■ Exercise inputs
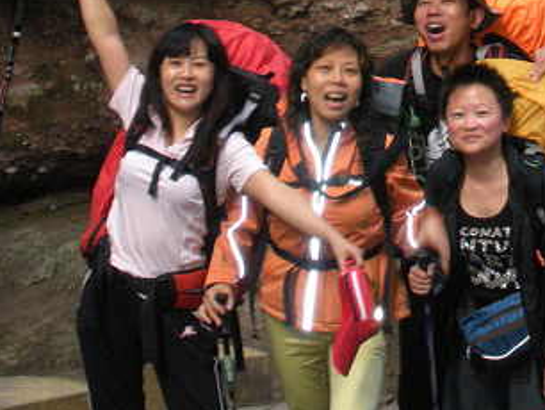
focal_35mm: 115
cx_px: 641
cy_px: -103
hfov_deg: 16.4
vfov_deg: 12.5
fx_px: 1812
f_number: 4
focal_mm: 7.7
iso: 246
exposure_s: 1/30
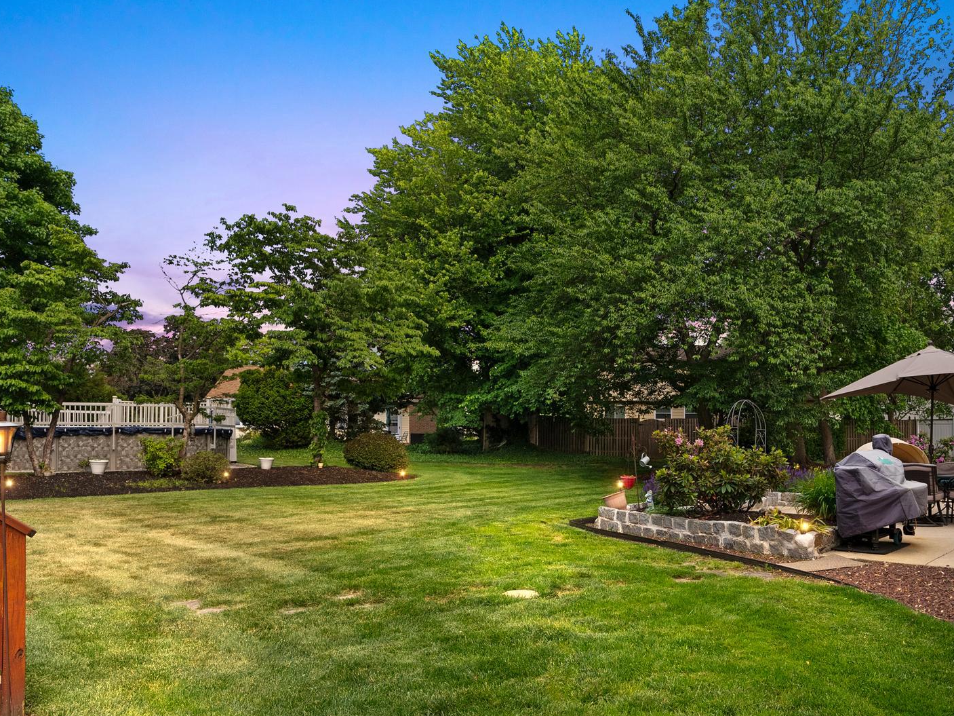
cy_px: 426
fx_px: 772
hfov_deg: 62.6
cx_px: 597
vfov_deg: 49.5
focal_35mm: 28
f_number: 6.3
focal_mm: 20
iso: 640
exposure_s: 1/320
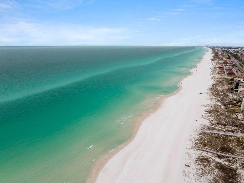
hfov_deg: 71.6
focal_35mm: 24
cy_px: 92
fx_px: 169
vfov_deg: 56.8
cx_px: 122
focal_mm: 12.29
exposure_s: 1/400
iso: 100
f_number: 2.8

■ Problem details
Reproduce all of the data exactly, omitting each picture it holds.

■ Response to the task
focal_35mm: 115
cx_px: 641
cy_px: -103
hfov_deg: 16.4
vfov_deg: 12.5
fx_px: 1812
f_number: 4
focal_mm: 7.7
iso: 246
exposure_s: 1/30
cy_px: 426
fx_px: 772
hfov_deg: 62.6
cx_px: 597
vfov_deg: 49.5
focal_35mm: 28
f_number: 6.3
focal_mm: 20
iso: 640
exposure_s: 1/320
hfov_deg: 71.6
focal_35mm: 24
cy_px: 92
fx_px: 169
vfov_deg: 56.8
cx_px: 122
focal_mm: 12.29
exposure_s: 1/400
iso: 100
f_number: 2.8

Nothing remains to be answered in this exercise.